Lisa:Why is this book a good choice for Earth Day?

Barbara:The book encourages people to think globally and act locally. Everything is connected to everything else. This means that what we burn, what we release in the water and land and what we eat are all connected. We often forget that we are part of the whole and flowing web of life. Our actions will affect us now and in the future.

Lisa:How is your book different from other books about the Great Lakes?
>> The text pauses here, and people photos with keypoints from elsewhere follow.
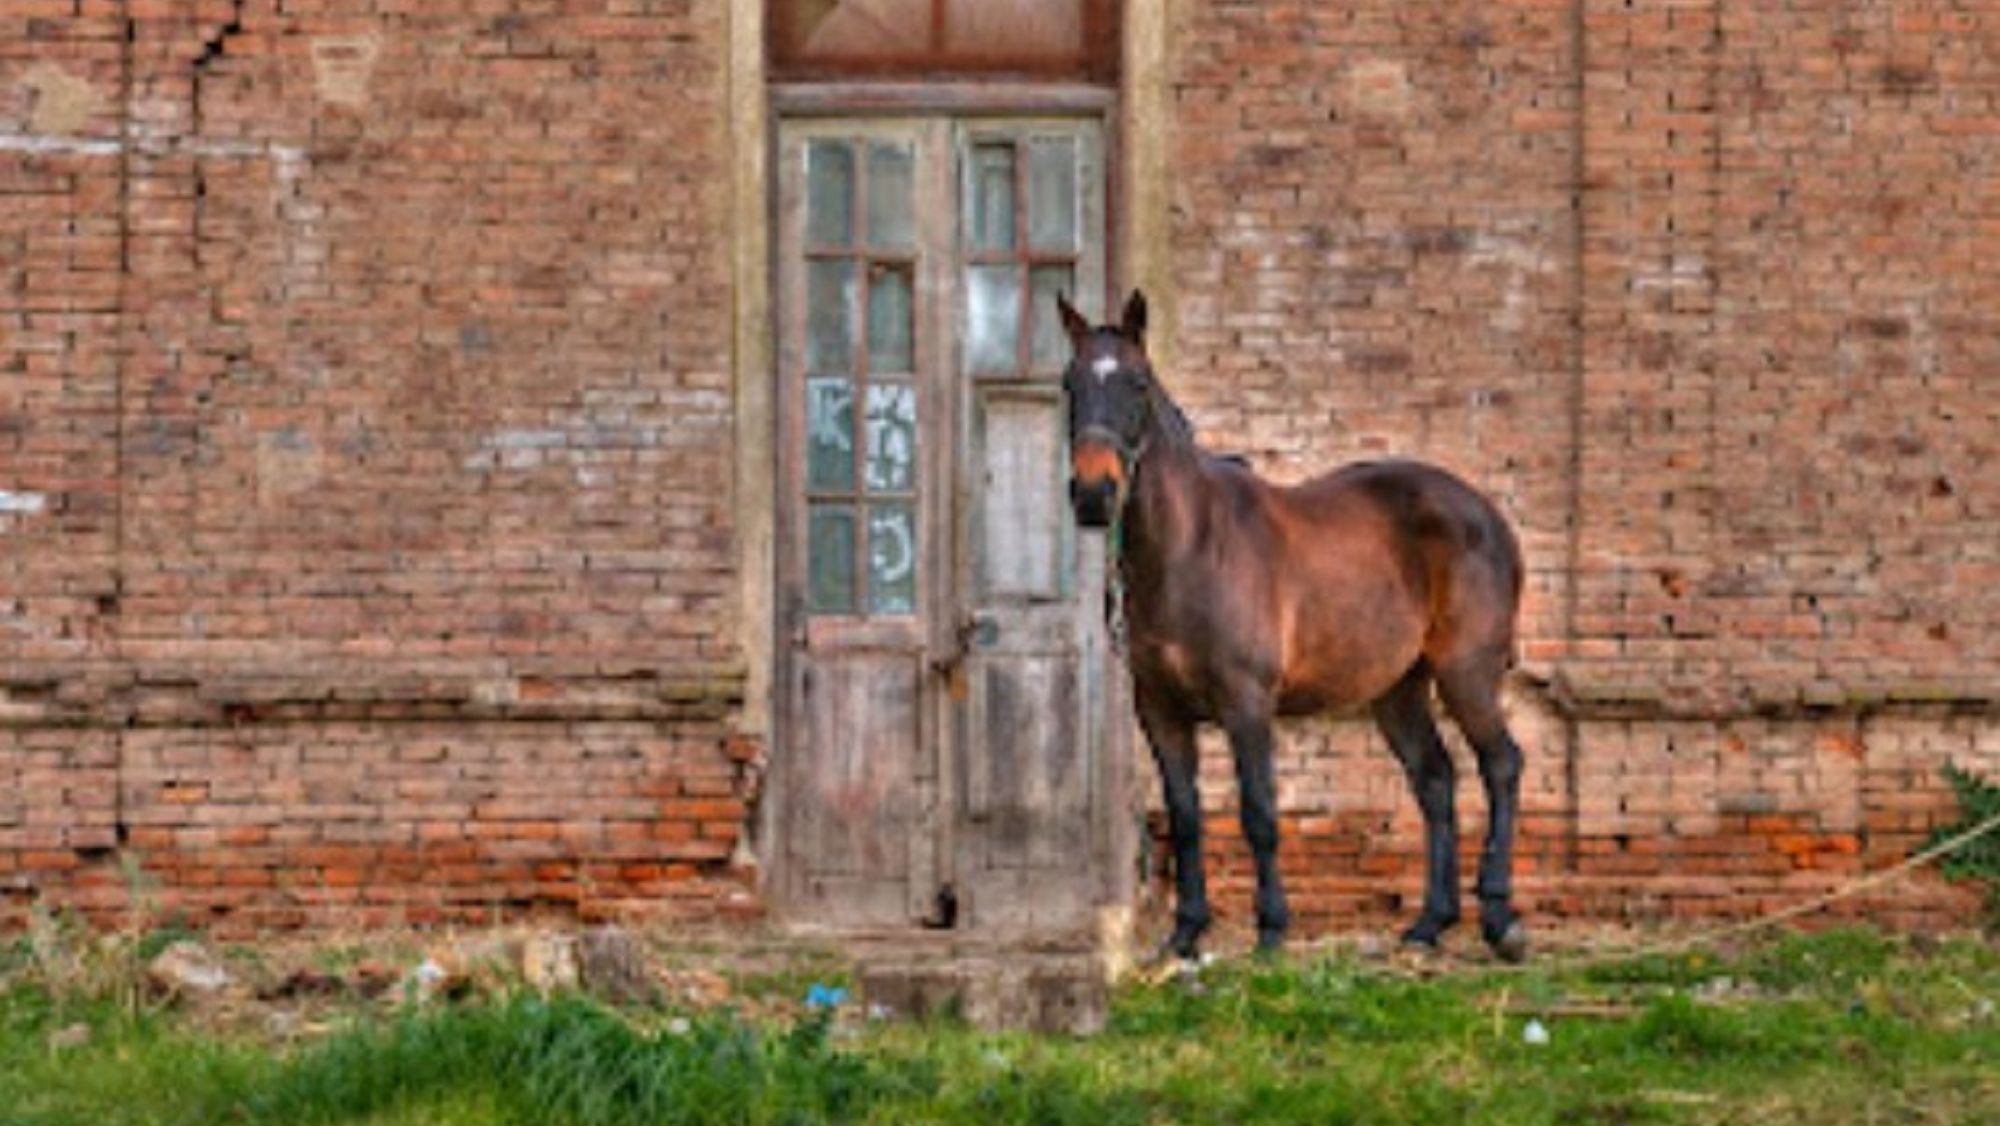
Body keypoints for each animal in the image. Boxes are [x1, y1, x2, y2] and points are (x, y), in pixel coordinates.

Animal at [1064, 288, 1528, 960]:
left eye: (1138, 382)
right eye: (1069, 383)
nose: (1093, 494)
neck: (1188, 547)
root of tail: (1486, 513)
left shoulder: (1247, 703)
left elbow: (1259, 813)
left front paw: (1271, 930)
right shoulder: (1159, 709)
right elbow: (1185, 816)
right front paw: (1185, 932)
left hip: (1466, 672)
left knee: (1501, 765)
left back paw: (1499, 919)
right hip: (1399, 689)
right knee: (1435, 781)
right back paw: (1428, 925)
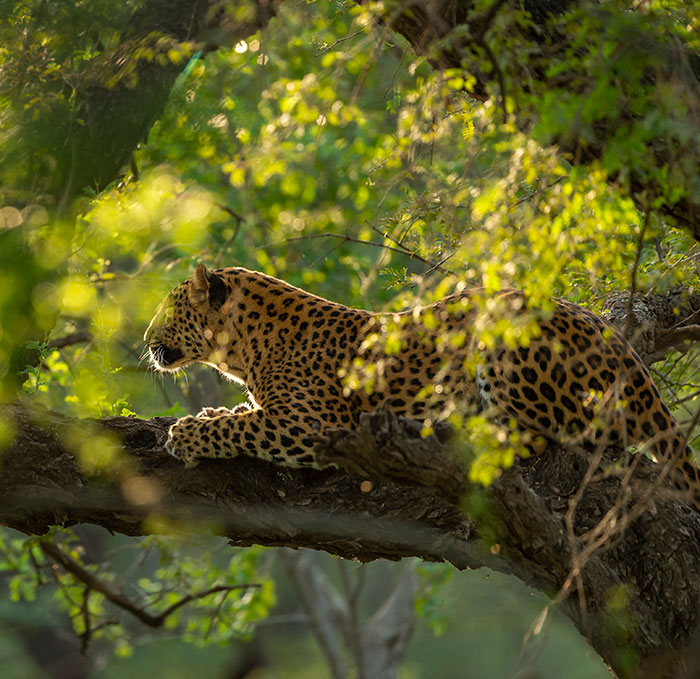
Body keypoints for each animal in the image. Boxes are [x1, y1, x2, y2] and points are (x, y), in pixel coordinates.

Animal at [145, 263, 700, 503]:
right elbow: (241, 418)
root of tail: (617, 343)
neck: (245, 352)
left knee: (553, 436)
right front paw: (214, 413)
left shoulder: (313, 426)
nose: (146, 341)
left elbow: (242, 430)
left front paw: (186, 434)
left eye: (170, 310)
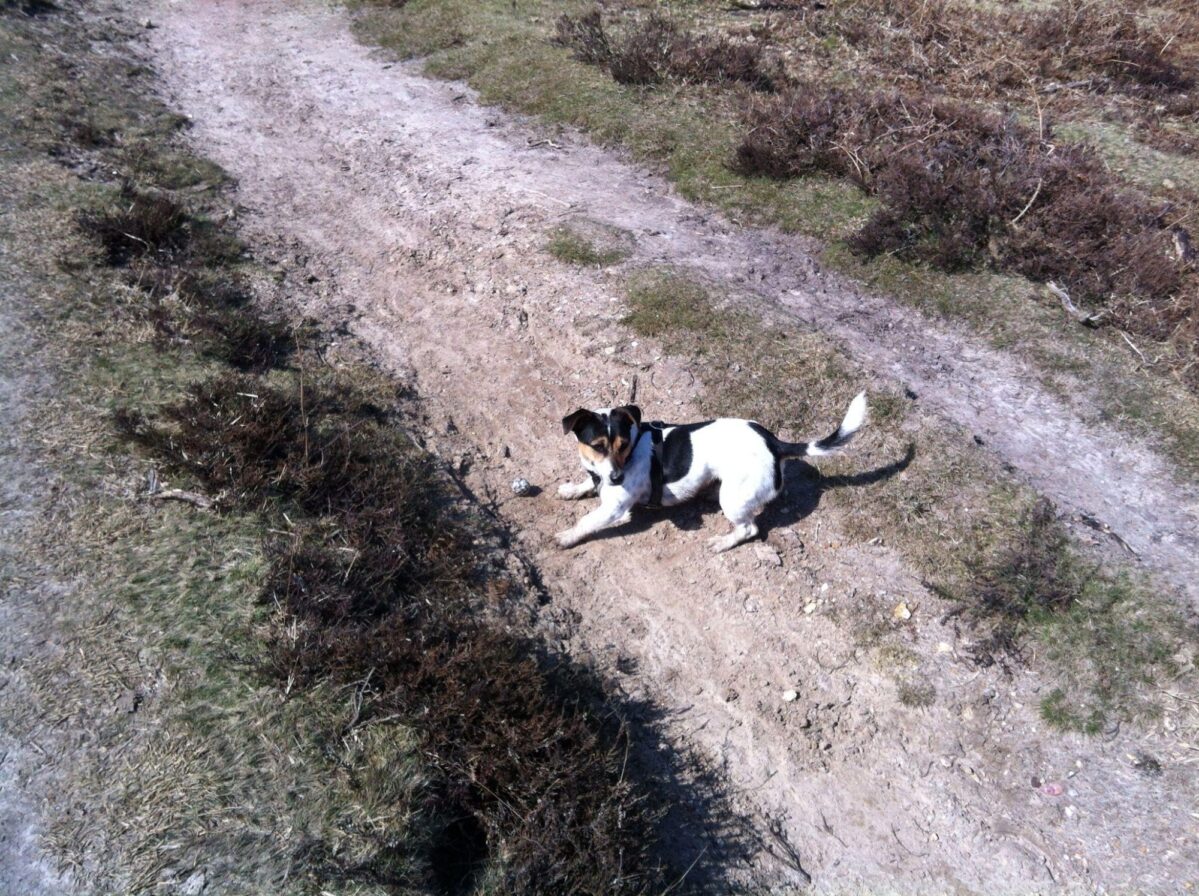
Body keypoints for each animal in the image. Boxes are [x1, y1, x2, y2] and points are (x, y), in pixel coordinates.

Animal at [556, 393, 868, 554]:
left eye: (622, 445)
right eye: (597, 446)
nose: (617, 478)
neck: (634, 447)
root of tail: (774, 443)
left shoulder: (614, 508)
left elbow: (587, 521)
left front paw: (568, 536)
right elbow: (587, 483)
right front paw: (573, 489)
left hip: (733, 499)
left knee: (749, 528)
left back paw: (722, 542)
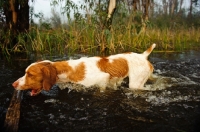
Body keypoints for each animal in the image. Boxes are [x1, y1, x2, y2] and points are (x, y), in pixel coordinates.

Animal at [12, 43, 156, 95]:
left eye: (30, 74)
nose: (13, 84)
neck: (69, 70)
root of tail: (143, 55)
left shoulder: (102, 79)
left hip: (135, 84)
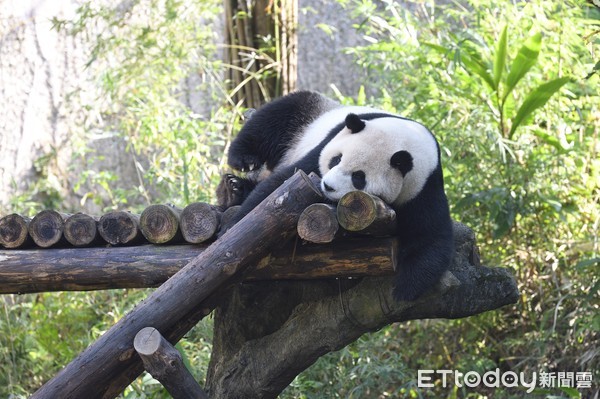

Barbara:I limited my topic to changes in the Great Lakes, both through natural forces and through changes caused by people. There have been a great many changes and I believe people will be interested in learning about the Pacific salmon planted in the lakes to feed on the pesky alewives that invaded them through the canals around Niagara Falls. They will be interested in other exotic species such as the zebra mussels and how they got into all five Great Lakes

Lisa: How did you research the book? Barbara:I began with observations. We live within view of Lake Michigan. I can observe the change of seasons and what kinds of fish are being caught. I have also observed all the other lakes and their connecting waters. I then set out to find out authoritative information about the lakes by interviewing experts. The book is interdisciplinary. I interviewed a geologist, fish biologists, and naturalists. I asked them for good sources in print. I went out on Grand Valley State University’s research vessel, Angus to see what research was being done. I enjoyed working on the Dynamic Great Lakes because there was always something new.

Lisa:What else have you written? Barbara:As a journalist, I have written articles for the Grand Rapids Press, a major newspaper in West Michigan. These articles were about travels, profiles of interesting people, and outdoor subjects. I also have had articles published in Michigan Out of Doors magazine, Michigan Natural Resources magazine, Muskegon Magazine, Field & Stream and many other publications.